Passage to read:
━━━━
Question

@amistre64

Answer 1

How do I evaluate the series

\[\sum_{n=3}^{8}5n\]

Answer 2

@hartnn

Answer 3

\(\sum_3^8 = \sum_1^8-\sum_1^2\)

Answer 4

5 is constant, it can be thrown out of summation

Answer 5

ok what does that mean exactly.

Answer 6

sum of numbers from 3 to 8 = sum of numbers from 1 to 8 - sum of numbers from 1 to 2

Answer 7

ok what would we do next

Answer 8

find those 2 summations using the formula,
\(\sum _1^nn = \dfrac{n(n+1)}{2}\)

for 1st summation, n = 8
for 2nd summation, n = 2
then subtract :)

Answer 9

ok uhm how would i do that I dont know where to put the numbers

Answer 10

\(\sum_3^8 n= \sum_1^8n-\sum_1^2n = \dfrac{8*(8+1)}{2}- \dfrac{2*(2+1)}{2} =...\)
━━━━
Information supplied:

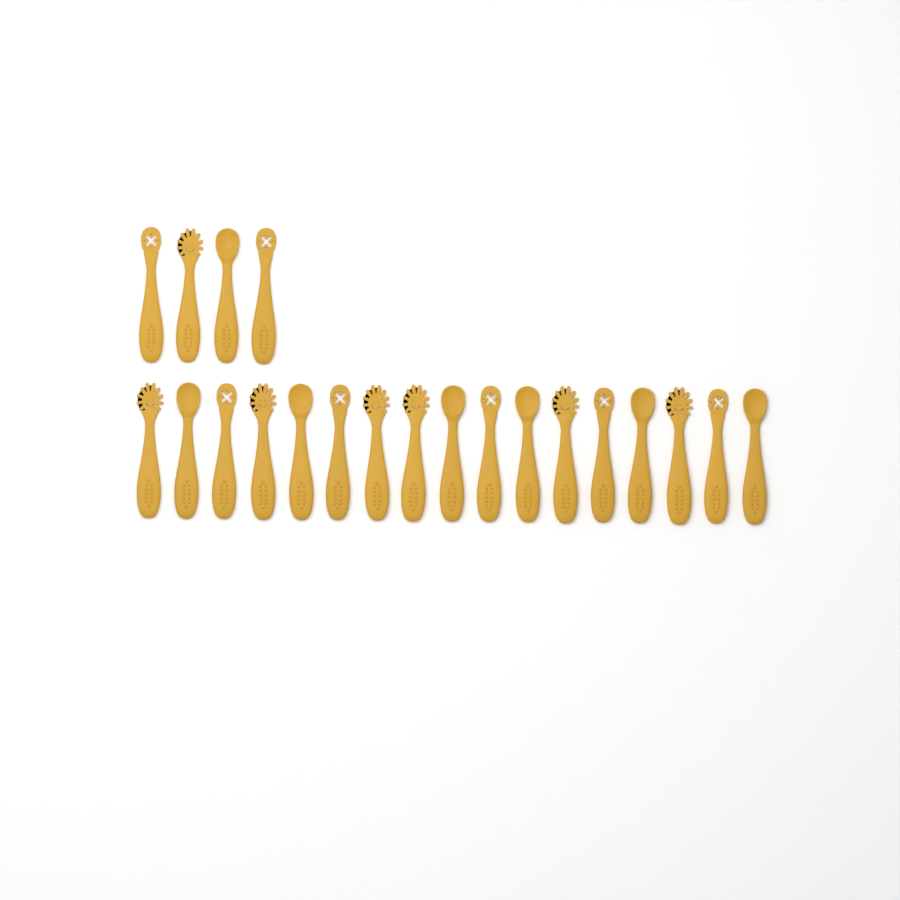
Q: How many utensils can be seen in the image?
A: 21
━━━━
Exercise 1: In the summation thread, list every reply that begins with the word "ok."
Exercise 2: Quote the summation thread word for word, starting at the words "sum of numbers from 3" and stopping after "then subtract :)".

Final result 1:
- ok what does that mean exactly.
- ok what would we do next
- ok uhm how would i do that I dont know where to put the numbers

Final result 2:
sum of numbers from 3 to 8 = sum of numbers from 1 to 8 - sum of numbers from 1 to 2

Answer 7

ok what would we do next

Answer 8

find those 2 summations using the formula,
\(\sum _1^nn = \dfrac{n(n+1)}{2}\)

for 1st summation, n = 8
for 2nd summation, n = 2
then subtract :)